It sounds like a great idea - turn off your electricity entirely when you go on vacation and you'll dramatically slash your electric bills. While this works in theory, there are some considerations that make shutting everything down problematic for homeowners. Learning more about your options allows you to conserve energy wisely, without running into problems when you get home. Here's what you need to know about conserving power when you travel.
What to Turn Off - and What to Leave on When You Travel:
- HVAC System: One of the top consumers of energy in your home, reducing HVAC use while you are away will save you money. According to Duke Energy, any savings you get from turning your HVAC off entirely could be reversed when you get home and have to power your entire system back up again. You will have to work extra hard to get your whole home back to a comfortable temperature. Instead of turning this off, set your system to vacation mode (most programmable thermostats have one) or to a temperature that makes your HVAC work less. You won't be home, so it does not have to be crisp and cool - setting your thermostat to 80 can help you save money and not require an energy-consuming reboot when you get home.
- Hot water heater: You don't need to heat water while you are not home. Turn the temperature down or turn the unit off entirely at the fusebox, then simply turn it back on or up when you get home.
- Fridge and Freezer: If you have any food stored at all (and most of us do) these need to stay on. If either component is empty or contains items that won't go bad (like bottled water or beverages) you can turn that component to a warmer setting to save while you are away.

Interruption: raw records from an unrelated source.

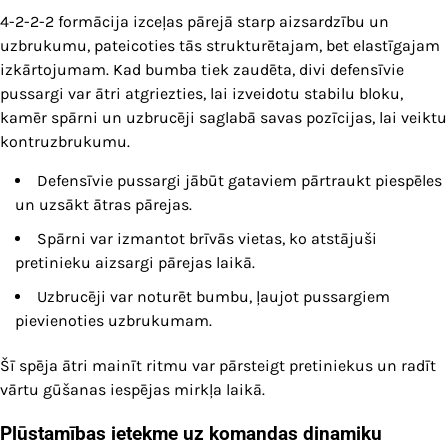
4-2-2-2 formācija izceļas pārejā starp aizsardzību un
uzbrukumu, pateicoties tās strukturētajam, bet elastīgajam
izkārtojumam. Kad bumba tiek zaudēta, divi defensīvie
pussargi var ātri atgriezties, lai izveidotu stabilu bloku,
kamēr spārni un uzbrucēji saglabā savas pozīcijas, lai veiktu
kontruzbrukumu.
Defensīvie pussargi jābūt gataviem pārtraukt piespēles
un uzsākt ātras pārejas.
Spārni var izmantot brīvās vietas, ko atstājuši
pretinieku aizsargi pārejas laikā.
Uzbrucēji var noturēt bumbu, ļaujot pussargiem
pievienoties uzbrukumam.
Šī spēja ātri mainīt ritmu var pārsteigt pretiniekus un radīt
vārtu gūšanas iespējas mirkļa laikā.
Plūstamības ietekme uz komandas dinamiku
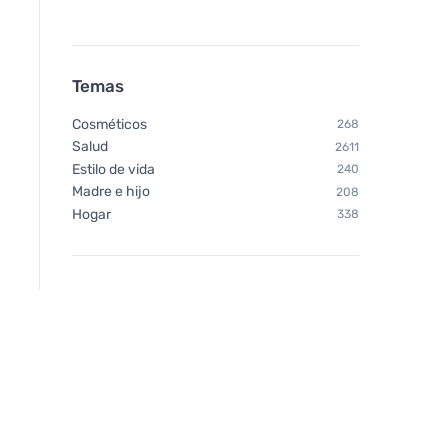
Temas
Cosméticos
268
Salud
2611
Estilo de vida
240
Madre e hijo
208
Hogar
338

- Water: Turning the water off can help conserve power and more importantly, prevent flooding.
- Electronics: If it plugs in, it consumes power, whether you are using it or not. Unplug electronics like the TV, kitchen helpers, and more to cut your costs while you are away.
- Lights: A totally dark house lets would-be burglars know you are not home. Unplug most lamps, but leave a few on-timers to boost your home security as you save.
Learning which components of your home are essential for security and comfort - and which can be turned off entirely - allows you to cut your costs while you are not home. Once you return home from your vacation, you can get things going again quickly and without much downtime.